Mental Health Parity. Group Health Plans with nonquantitative treatment limitations for mental health and substance abuse benefits must conduct an analysis comparing these limitations to medical and surgical benefits. The IRS, DOL, and HHS will issue a compliance program document to assist with this requirement.

No Surprises Act. Effective for plan years on or after January 1, 2022, the No Surprises Act is designed to protect patients from unexpected medical bills from non-network providers in circumstances where the patients have no control over who provides the care (for example, air ambulance transport or other non-network emergency services). The Act covers a broad range of issues. Generally, non-network providers cannot balance bill unless there is advance notice and consent, and Group Health Plans must cover non-network emergency services subject to cost-sharing rules and accelerated dispute resolution procedures. Group Health Plans also must provide advance explanations of benefits for certain scheduled services; include plan deductibles, out-of-pocket limits, and consumer assistance information on participant ID cards; maintain a price comparison tool for participants; maintain an updated list of network providers; and provide 90 days of continued, in-network care for individuals undergoing treatment for serious or complex conditions even after their provider leaves the network. Additional guidance on the No Surprises Act will be issued in July.

Extending Flexibility Regarding FSA Rules. The CAA extends the FSA flexibility offered in response to the COVID-19 pandemic. Employers that sponsor flexible spending arrangements may permit the carryover of unused funds from the 2020 plan year into the 2021 plan year, and from 2021 into 2022; extend grace periods to a full 12 months; permit employees to spend down balances through the plan year even if the employee has ceased participation; and permit prospective election changes. None of these provisions are required, but an employer may amend its FSA rules if it chooses.

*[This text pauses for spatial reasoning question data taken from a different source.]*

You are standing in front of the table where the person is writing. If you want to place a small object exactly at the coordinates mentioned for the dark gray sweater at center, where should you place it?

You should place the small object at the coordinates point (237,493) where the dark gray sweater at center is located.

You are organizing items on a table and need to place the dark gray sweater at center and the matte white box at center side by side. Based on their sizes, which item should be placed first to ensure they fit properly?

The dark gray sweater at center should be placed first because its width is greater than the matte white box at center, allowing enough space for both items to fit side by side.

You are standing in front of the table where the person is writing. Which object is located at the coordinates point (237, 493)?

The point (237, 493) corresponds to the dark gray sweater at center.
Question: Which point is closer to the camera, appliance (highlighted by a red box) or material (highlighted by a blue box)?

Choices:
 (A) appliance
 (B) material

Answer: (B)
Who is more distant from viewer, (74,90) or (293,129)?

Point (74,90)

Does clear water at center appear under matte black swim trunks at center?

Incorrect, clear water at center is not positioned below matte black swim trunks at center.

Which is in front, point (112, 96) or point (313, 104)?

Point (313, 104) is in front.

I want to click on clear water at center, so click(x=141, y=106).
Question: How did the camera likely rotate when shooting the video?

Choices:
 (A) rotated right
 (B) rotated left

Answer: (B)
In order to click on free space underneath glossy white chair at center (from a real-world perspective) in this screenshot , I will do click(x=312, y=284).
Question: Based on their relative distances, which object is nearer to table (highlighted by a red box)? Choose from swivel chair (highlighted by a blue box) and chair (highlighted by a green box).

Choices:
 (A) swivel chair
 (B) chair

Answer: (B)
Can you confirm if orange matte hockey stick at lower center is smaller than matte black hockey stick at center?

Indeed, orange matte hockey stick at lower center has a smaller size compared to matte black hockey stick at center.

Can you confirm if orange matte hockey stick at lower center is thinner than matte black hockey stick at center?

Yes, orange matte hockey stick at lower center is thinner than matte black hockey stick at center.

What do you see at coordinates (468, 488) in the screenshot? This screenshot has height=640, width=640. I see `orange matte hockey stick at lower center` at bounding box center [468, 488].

Disaster Distributions and Loans. The CAA permits, but does not require, plan sponsors to relax the rules relating to distributions, loans and repayments from defined contribution plans through June 25, 2021 for participants who resided in a qualified disaster area (as reported by FEMA) and sustained an economic loss because of the disaster. It is important to note that a COVID-19 state of emergency, standing alone, is not a qualified disaster. Participants can take a distribution from a defined contribution plan up to $100,000 without the 10% early withdrawal penalty; take the distribution over a three-year period; and replace the amount into the plan within three years of the distribution. Participants can take a loan up to the lesser of $100,000 or 100% of their vested balance with an extended repayment period where applicable.

New Guidance Regarding Missing Participants. The DOL has issued helpful guidance for plan administrators relating to finding missing plan participants — which has been a focus of recent DOL audits. The guidance clarifies that plan administrators should have a detailed, written policy for finding missing participants and document the steps taken to comply with the policy. Such a policy should require the review and updating of participant contact information at regular intervals (not just when a problem occurs) and document any returned envelopes and uncashed checks. Further, the DOL has identified the following steps for plan administrators to find missing participants:  1) attempt social media contact; 2) use a death search if a participant is unresponsive for a long period; 3) contact former fellow employees who worked with the participant; 4) publish a list of missing participants on the employer’s intranet, if applicable; 5) contact the local union for missing former union employees; 6) register missing participants on the National Registry of Unclaimed Retirement Benefits or pension registries with privacy protection. Given the DOL’s recent focus on the missing participant issue, plan administrators should take immediate steps to implement a policy that complies with the DOL guidance.